Based on Elbow graph The optimum point for clustering is K=3

##### Running k-means clustering:

In [None]:
from sklearn.cluster import KMeans
kmeans = KMeans(n_clusters=3, random_state=1)
kmeans.fit(df_lc_normalized)
cluster_attribute_labels = kmeans.labels_

In [None]:
cluster_labels = kmeans.labels_
df_lc_k3=df_lc.assign(Cluster = cluster_labels)

In [None]:
df_lc_k3.groupby(['Cluster']).agg({
'tenure': 'mean'
,
'Frequency': 'mean'
,
'MonetaryValue': ['mean','count'],
}).round(0)

In [None]:
df_lc_normalized = pd.DataFrame(df_lc_normalized,index= df_lc.index,columns= df_lc.columns)
df_lc_normalized['Cluster'] = df_lc_k3['Cluster']

In [None]:
df_lc_melt = pd.melt(df_lc_normalized.reset_index(),
                     id_vars=['Cluster'],
                     value_vars=['tenure','MonetaryValue','Frequency'],
                     var_name='Attribute',
                     value_name='Value')

In [None]:
plt.title('Snake plot of standardized variables')
sns.lineplot(x="Attribute", y="Value", hue='Cluster', data=df_lc_melt)

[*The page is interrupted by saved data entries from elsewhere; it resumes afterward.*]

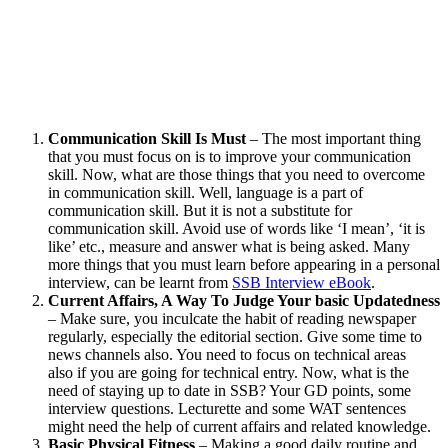
Communication Skill Is Must
– The most important thing
that you must focus on is to improve your communication
skill. Now, what are those things that you need to overcome
in communication skill. Well, language is a part of
communication skill. But it is not a substitute for
communication skill. Avoid use of words like ‘I mean’, ‘it is
like’ etc., measure and answer what is being asked. Many
more things that you must learn before appearing in a personal
interview, can be learnt from
SSB Interview eBook
.
Current Affairs, A Way To Judge Your basic Updatedness
– Make sure, you inculcate the habit of reading newspaper
regularly, especially the editorial section. Give some time to
news channels also. You need to focus on technical areas
also if you are going for technical entry. Now, what is the
need of staying up to date in SSB? Your GD points, some
interview questions. Lecturette and some WAT sentences
might need the help of current affairs and related knowledge.
Basic Physical Fitness
– Making a good daily routine and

It seems that cluster 2 is desired cluster for loyal customer segmentation

##### Analyzing average of each clusters:
For average of clusters analysis the clustering done for  K=4 and result shown in below:

In [None]:
kmeans = KMeans(n_clusters=4, random_state=1)
kmeans.fit(df_lc_normalized)
cluster_attribute_labels = kmeans.labels_

In [None]:
cluster_labels = kmeans.labels_
df_lc_k4=df_lc.assign(Cluster = cluster_labels)

In [None]:
df_lc_k4.groupby(['Cluster']).agg({
'tenure': 'mean'
,
'Frequency': 'mean'
,
'MonetaryValue': ['mean','count'],
}).round(0)

Comparing between mean tables with k=3 and k=4 shows that optimal cluster has not changing.

#### B: Hierarchical clustering:
Clustering done by Hierarchical method too; first at all optimum number of clusters obtained from dendrogram and clustering visualised by scatter plot. 

In [None]:
import scipy.cluster.hierarchy as sch
plt.figure(figsize=(8,8))
dendrogram = sch.dendrogram(sch.linkage(df_lc_normalized, method = 'ward'))
plt.title('Dendrogram')
plt.xlabel('Customers')
plt.ylabel('Euclidean distances')
plt.show()

The combination of 3 lines are not joined on the Y-axis from 50 to 140, for about 90 units. So, the optimal number of clusters will be 3 for hierarchical clustering. 

In [None]:
x=df_lc_normalized[:]
from sklearn.cluster import AgglomerativeClustering
hc = AgglomerativeClustering(n_clusters = 3, affinity = 'euclidean', linkage = 'ward')
y_hc = hc.fit_predict(x)

In [None]:
x= np.array(x)
plt.figure(figsize=(6,6))
plt.scatter(x[y_hc == 0, 0],x[y_hc == 0, 1], s = 100, c = 'red',label='Cluster0')
plt.scatter(x[y_hc == 1, 0],x[y_hc == 1, 1], s = 100, c = 'blue',label='Cluster1')
plt.scatter(x[y_hc == 2, 0],x[y_hc == 2, 1], s = 100, c = 'green',label='Cluster2')
plt.title('Clusters of customers using Hierarchical Clustering')
plt.legend()
plt.show()

cluster 1 is the best cluster in Hierarchical Clustering.